Ada beberapa faktor risiko yang dapat meningkatkan potensi sleep apnea, seperti kelainan bentuk anatomi saluran napas, obesitas, usia, jenis kelamin. Untuk obesitas, kata Laura, dua hingga tiga dari empat penderita sleep apnea memiliki kelebihan berat badan 15 persen dari berat badan ideal. Sementara itu, pria berisiko menderita sleep apnea 2-3 kali lebih besar ketimbang perempuan.
”Seiring bertambahnya usia, semakin besar pula risiko mengidap sleep apnea, khususnya bagi usia 60-70 tahun,” kata Laura.
Wakil Ketua Perkumpulan Ilmu Kedokteran Tidur Indonesia (Perdoktin) Fauziah Fardizza menuturkan, tidur memberi waktu bagi tubuh dan pikiran manusia untuk mengisi kembali energinya.

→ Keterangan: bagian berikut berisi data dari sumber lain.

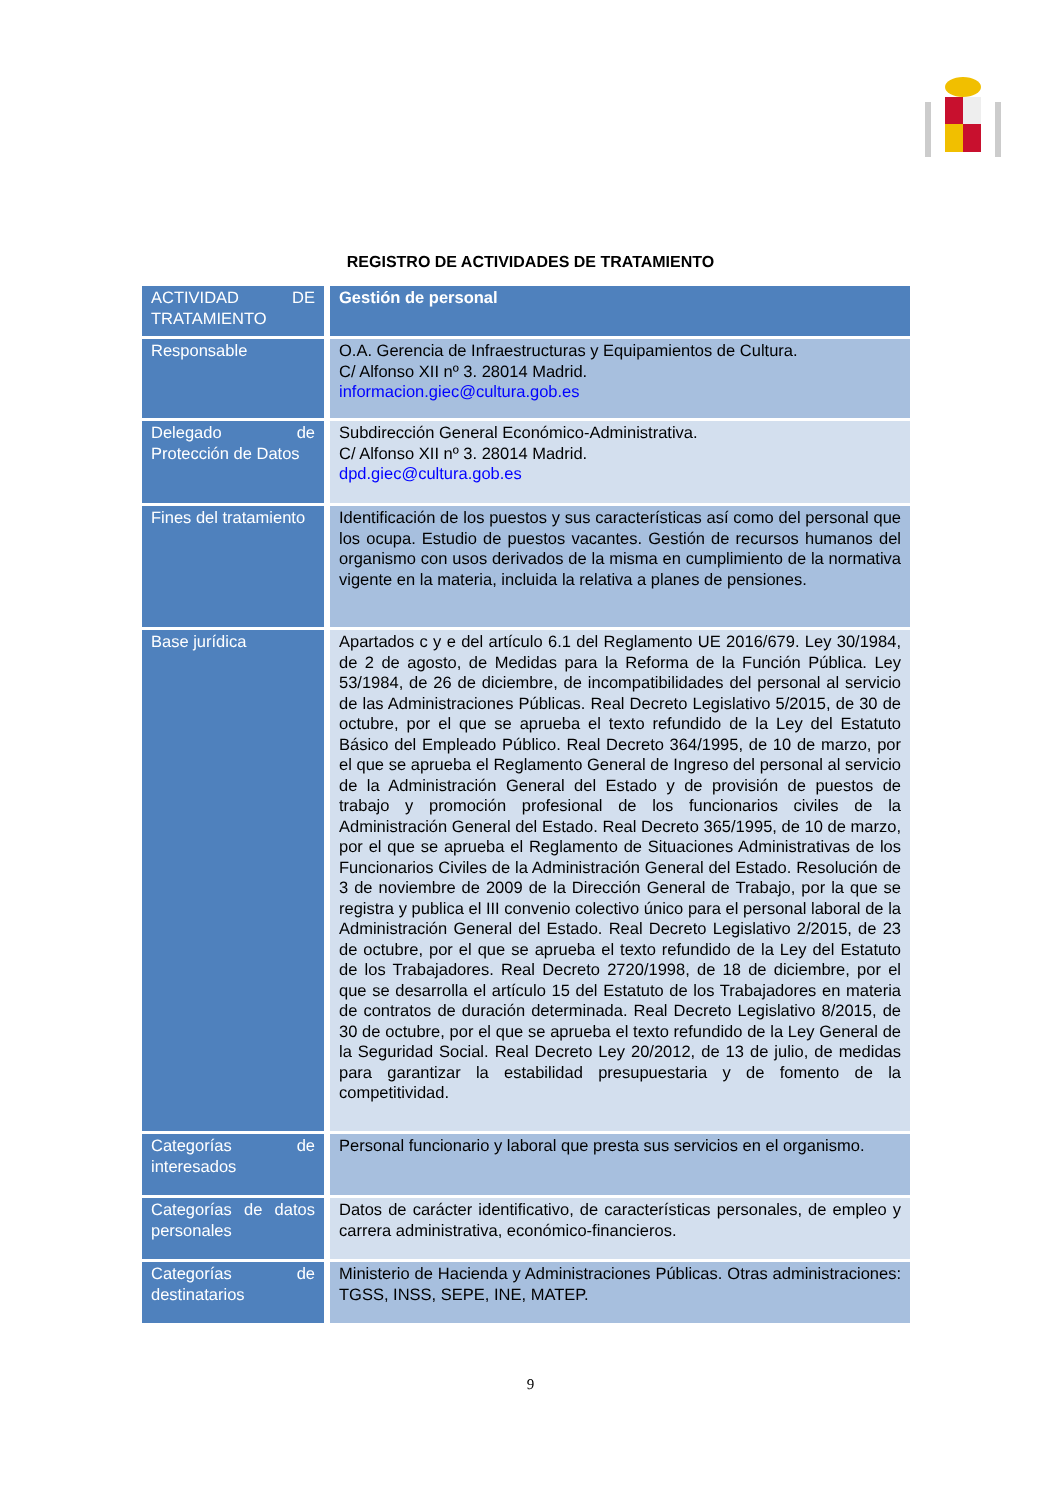REGISTRO DE ACTIVIDADES DE TRATAMIENTO
| ACTIVIDAD DE TRATAMIENTO | Gestión de personal |
| Responsable | O.A. Gerencia de Infraestructuras y Equipamientos de Cultura. C/ Alfonso XII nº 3. 28014 Madrid. informacion.giec@cultura.gob.es |
| Delegado de Protección de Datos | Subdirección General Económico-Administrativa. C/ Alfonso XII nº 3. 28014 Madrid. dpd.giec@cultura.gob.es |
| Fines del tratamiento | Identificación de los puestos y sus características así como del personal que los ocupa. Estudio de puestos vacantes. Gestión de recursos humanos del organismo con usos derivados de la misma en cumplimiento de la normativa vigente en la materia, incluida la relativa a planes de pensiones. |
| Base jurídica | Apartados c y e del artículo 6.1 del Reglamento UE 2016/679. Ley 30/1984, de 2 de agosto, de Medidas para la Reforma de la Función Pública. Ley 53/1984, de 26 de diciembre, de incompatibilidades del personal al servicio de las Administraciones Públicas. Real Decreto Legislativo 5/2015, de 30 de octubre, por el que se aprueba el texto refundido de la Ley del Estatuto Básico del Empleado Público. Real Decreto 364/1995, de 10 de marzo, por el que se aprueba el Reglamento General de Ingreso del personal al servicio de la Administración General del Estado y de provisión de puestos de trabajo y promoción profesional de los funcionarios civiles de la Administración General del Estado. Real Decreto 365/1995, de 10 de marzo, por el que se aprueba el Reglamento de Situaciones Administrativas de los Funcionarios Civiles de la Administración General del Estado. Resolución de 3 de noviembre de 2009 de la Dirección General de Trabajo, por la que se registra y publica el III convenio colectivo único para el personal laboral de la Administración General del Estado. Real Decreto Legislativo 2/2015, de 23 de octubre, por el que se aprueba el texto refundido de la Ley del Estatuto de los Trabajadores. Real Decreto 2720/1998, de 18 de diciembre, por el que se desarrolla el artículo 15 del Estatuto de los Trabajadores en materia de contratos de duración determinada. Real Decreto Legislativo 8/2015, de 30 de octubre, por el que se aprueba el texto refundido de la Ley General de la Seguridad Social. Real Decreto Ley 20/2012, de 13 de julio, de medidas para garantizar la estabilidad presupuestaria y de fomento de la competitividad. |
| Categorías de interesados | Personal funcionario y laboral que presta sus servicios en el organismo. |
| Categorías de datos personales | Datos de carácter identificativo, de características personales, de empleo y carrera administrativa, económico-financieros. |
| Categorías de destinatarios | Ministerio de Hacienda y Administraciones Públicas. Otras administraciones: TGSS, INSS, SEPE, INE, MATEP. |
9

Kualitas tidur akan memengaruhi konsentrasi, memproses ingatan, dan kesehatan seseorang.
Gangguan pada saat tidur dapat meningkatkan risiko kesehatan, seperti depresi, kejang, tekanan darah tinggi, dan gangguan imunitas. Oleh karena itu, kuantitas (jumlah waktu) tidur dan kualitas harus dipenuhi sesuai kebutuhan usia setiap orang.
”Ada dua siklus tidur, non-REM (non rapid eye movement) dan REM (rapid eye movement). Pada orang dewasa, biasanya kebutuhan non-REM sebesar 80 persen waktu tidur dan REM 20 persen,” kata Fauziah.

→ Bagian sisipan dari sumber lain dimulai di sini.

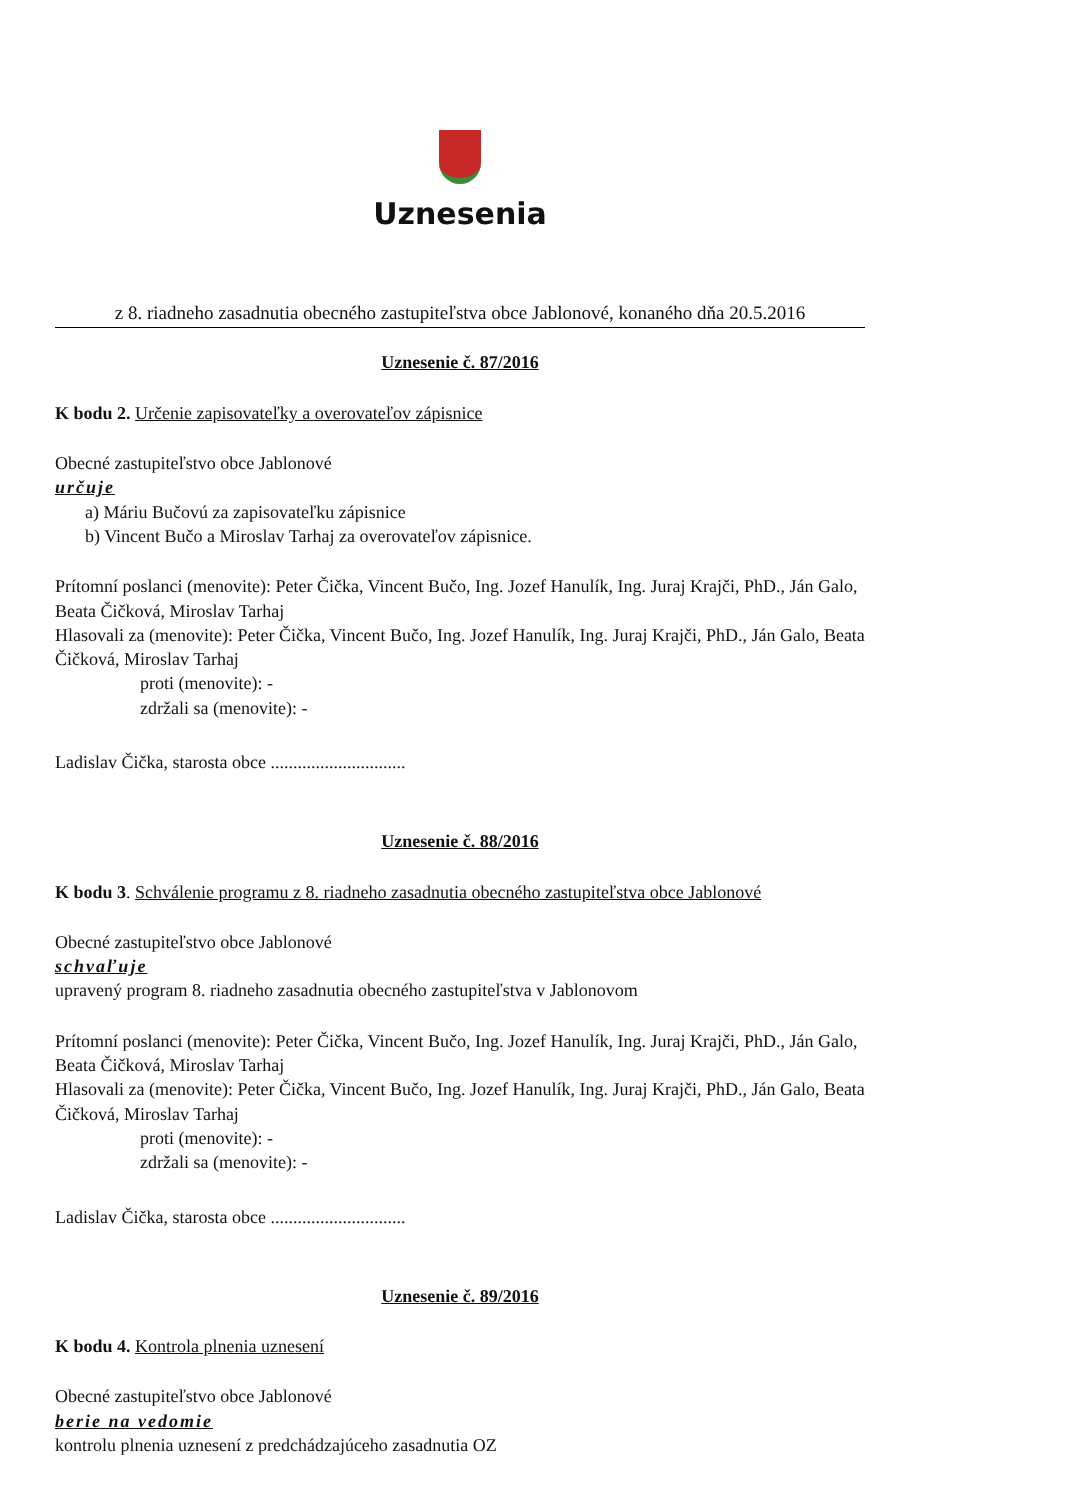Uznesenia
z 8. riadneho zasadnutia obecného zastupiteľstva obce Jablonové, konaného dňa 20.5.2016
Uznesenie č. 87/2016
K bodu 2. Určenie zapisovateľky a overovateľov zápisnice
Obecné zastupiteľstvo obce Jablonové
určuje
a) Máriu Bučovú za zapisovateľku zápisnice
b) Vincent Bučo a Miroslav Tarhaj za overovateľov zápisnice.
Prítomní poslanci (menovite): Peter Čička, Vincent Bučo, Ing. Jozef Hanulík, Ing. Juraj Krajči, PhD., Ján Galo, Beata Čičková, Miroslav Tarhaj
Hlasovali za (menovite): Peter Čička, Vincent Bučo, Ing. Jozef Hanulík, Ing. Juraj Krajči, PhD., Ján Galo, Beata Čičková, Miroslav Tarhaj
proti (menovite): -
zdržali sa (menovite): -
Ladislav Čička, starosta obce ..............................
Uznesenie č. 88/2016
K bodu 3. Schválenie programu z 8. riadneho zasadnutia obecného zastupiteľstva obce Jablonové
Obecné zastupiteľstvo obce Jablonové
schvaľuje
upravený program 8. riadneho zasadnutia obecného zastupiteľstva v Jablonovom
Prítomní poslanci (menovite): Peter Čička, Vincent Bučo, Ing. Jozef Hanulík, Ing. Juraj Krajči, PhD., Ján Galo, Beata Čičková, Miroslav Tarhaj
Hlasovali za (menovite): Peter Čička, Vincent Bučo, Ing. Jozef Hanulík, Ing. Juraj Krajči, PhD., Ján Galo, Beata Čičková, Miroslav Tarhaj
proti (menovite): -
zdržali sa (menovite): -
Ladislav Čička, starosta obce ..............................
Uznesenie č. 89/2016
K bodu 4. Kontrola plnenia uznesení
Obecné zastupiteľstvo obce Jablonové
berie na vedomie
kontrolu plnenia uznesení z predchádzajúceho zasadnutia OZ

Tahap NonREM terdiri dari quietsleep (penurunan aktivitas otot) yang berlangsung 5-10 menit sejak mulai tidur, light sleep (penurunan pola bernapas dan detak jantung) yang berlangsung 10-25 menit setelah tahap sebelumnya, dan deep sleep–tahapan penting untuk memperbarui dan memperbaiki diri. Tahapan selanjutnya ialah tidur REM yang terjadi saat seseorang bermimpi karena otak bekerja lebih aktif. Tahap non-REM dan REM terjadi secara berulang pada saat tidur.
Para penderita sleep apnea tergolong kecil kemungkinannya untuk mengalami tidur REM. Pengabaian terhadap hal ini dapat menyebabkan masalah komplikasi kesehatan yang serius.

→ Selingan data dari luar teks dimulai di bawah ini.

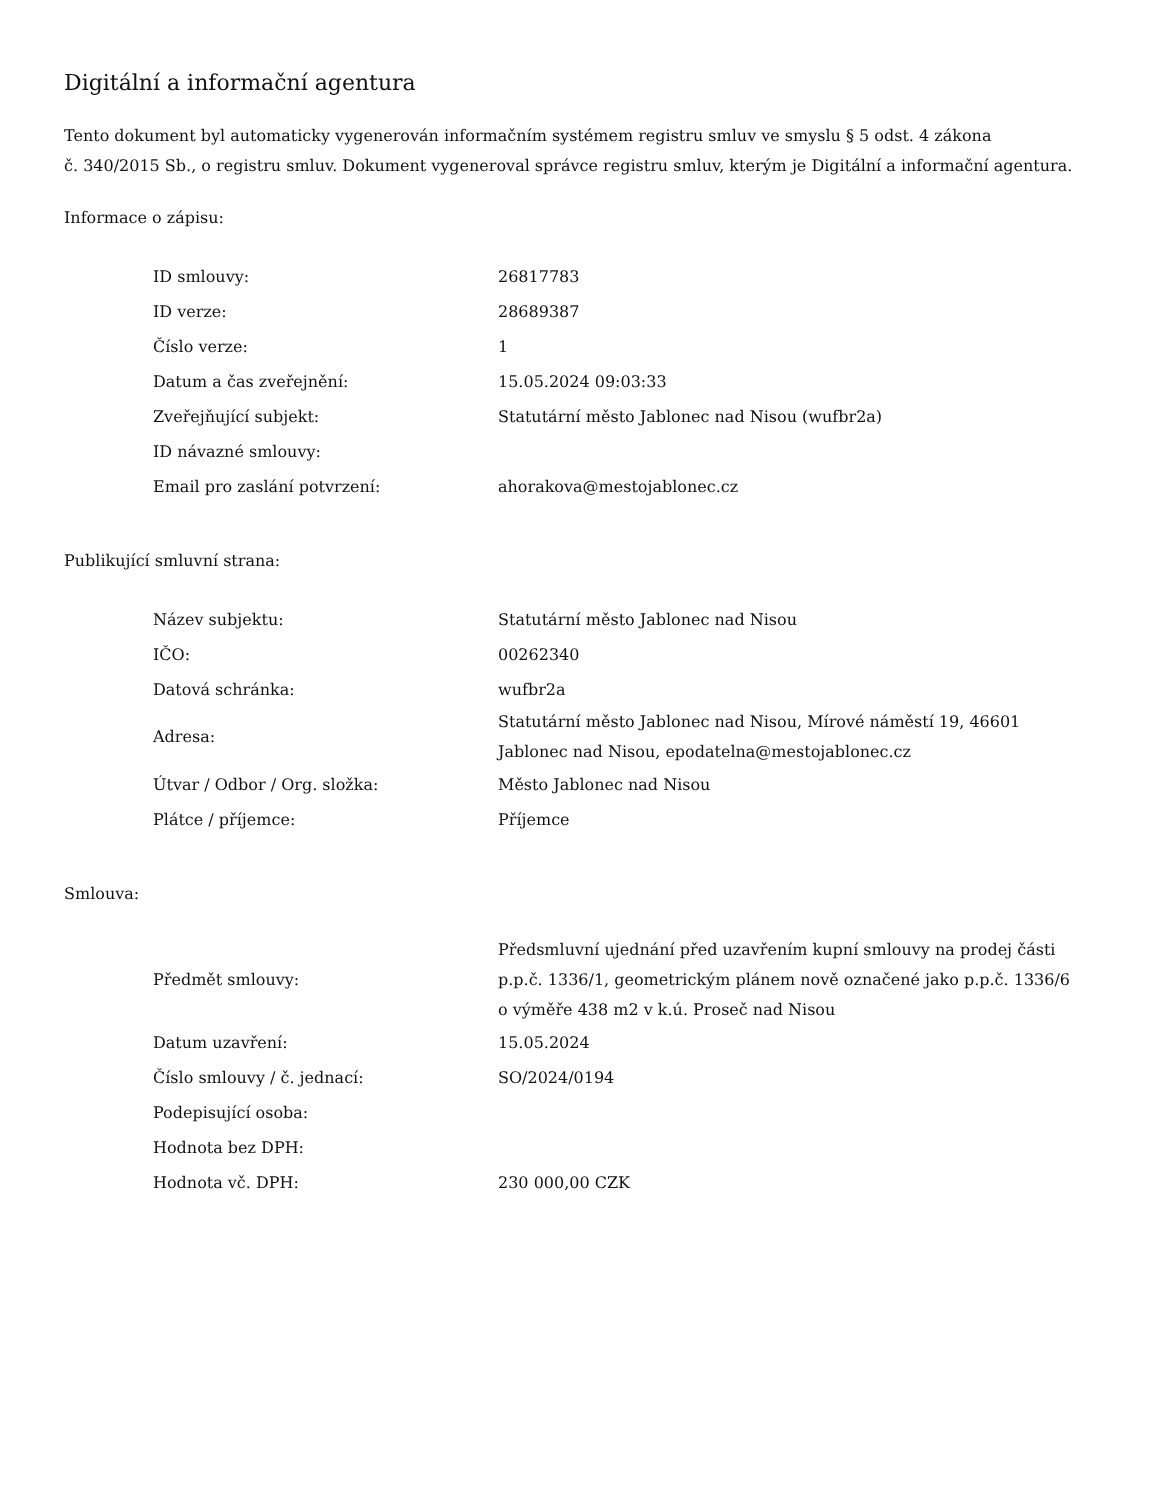Digitální a informační agentura
Tento dokument byl automaticky vygenerován informačním systémem registru smluv ve smyslu § 5 odst. 4 zákona
č. 340/2015 Sb., o registru smluv. Dokument vygeneroval správce registru smluv, kterým je Digitální a informační agentura.
Informace o zápisu:
| ID smlouvy: | 26817783 |
| ID verze: | 28689387 |
| Číslo verze: | 1 |
| Datum a čas zveřejnění: | 15.05.2024 09:03:33 |
| Zveřejňující subjekt: | Statutární město Jablonec nad Nisou (wufbr2a) |
| ID návazné smlouvy: | |
| Email pro zaslání potvrzení: | ahorakova@mestojablonec.cz |
Publikující smluvní strana:
| Název subjektu: | Statutární město Jablonec nad Nisou |
| IČO: | 00262340 |
| Datová schránka: | wufbr2a |
| Adresa: | Statutární město Jablonec nad Nisou, Mírové náměstí 19, 46601 Jablonec nad Nisou, epodatelna@mestojablonec.cz |
| Útvar / Odbor / Org. složka: | Město Jablonec nad Nisou |
| Plátce / příjemce: | Příjemce |
Smlouva:
| Předmět smlouvy: | Předsmluvní ujednání před uzavřením kupní smlouvy na prodej části p.p.č. 1336/1, geometrickým plánem nově označené jako p.p.č. 1336/6 o výměře 438 m2 v k.ú. Proseč nad Nisou |
| Datum uzavření: | 15.05.2024 |
| Číslo smlouvy / č. jednací: | SO/2024/0194 |
| Podepisující osoba: | |
| Hodnota bez DPH: | |
| Hodnota vč. DPH: | 230 000,00 CZK |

Lebih jauh, masalah kardiovaskular, seperti serangan jantung, gagal jantung, stroke, dan kematian mendadak, akan mengintai. Selain itu, kondisi tubuh mengantuk dan lelah juga dapat meningkatkan risiko kecelakaan saat berkendara atau di tempat kerja.
Diagnosis
Menurut Laura, diagnosis sleepapnea tergolong tidak mudah karena penyebabnya beragam dan penderitanya cenderung sulit mendeskripsikan apa dialami. Walakin, rangkaian diagnosisnya mencakup pemeriksaan fisik dan tes polisomnografi (PSG). Tes PSG hingga kini masih menjadi alat diagnosis terbaik meski prosesnya memerlukan rawat inap untuk memeriksa aktivitas selama tidur.
Rektor Universitas Respati Indonesia dan pakar gerontologi, Tri Budi Wahyuni Rahardjo, mengutarakan, masyarakat cenderung abai terhadap bahaya dari perilaku mendengkur. Hal ini yang menyebabkan 80 persen dari penderita sleep apnea tidak terdiagnosis.
Persoalan mendengkur merupakan permasalahan multidisiplin yang membutuhkan keterlibatan kedokteran tidur, spesialis paru, spesialis saraf, spesialis telinga hidung tenggorokan (THT), dan spesialis jiwa. Penelitian lebih lanjut masih dibutuhkan untuk meningkatkan peran dokter umum dan dokter spesialis dalam kemampuan diagnosis sleep apnea berdasarkan perilaku mendengkur.
”Kehadiran buku ilmiah mengenai perilaku mendengkur dan potensi sleep apnea membuka ruang penelitian keilmuan lain untuk turut serta. Ini memperluas khazanah pengetahuan dan perluasan informasi bagi masyarakat,” kata Tri.